■ **Data records**
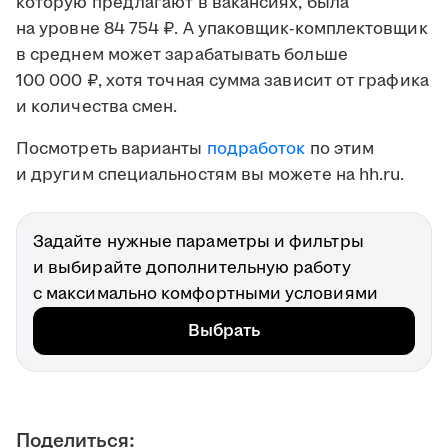
которую предлагают в вакансиях, была
на уровне 84 754 ₽. А упаковщик-комплектовщик
в среднем может зарабатывать больше
100 000 ₽, хотя точная сумма зависит от графика
и количества смен.
Посмотреть варианты
подработок
по этим
и другим специальностям вы можете на hh.ru.
Задайте нужные параметры и фильтры
и выбирайте дополнительную работу
с максимально комфортными условиями
Выбрать
Поделиться:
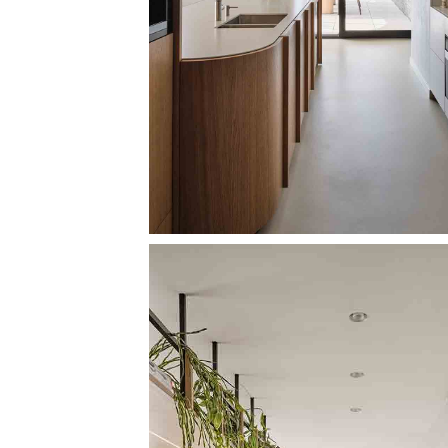
Image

■ **Required work**
Without the pictures, write out every entry precisely as it appears.

■ **Solution to the exercise**
которую предлагают в вакансиях, была
на уровне 84 754 ₽. А упаковщик-комплектовщик
в среднем может зарабатывать больше
100 000 ₽, хотя точная сумма зависит от графика
и количества смен.
Посмотреть варианты
подработок
по этим
и другим специальностям вы можете на hh.ru.
Задайте нужные параметры и фильтры
и выбирайте дополнительную работу
с максимально комфортными условиями
Выбрать
Поделиться:
Image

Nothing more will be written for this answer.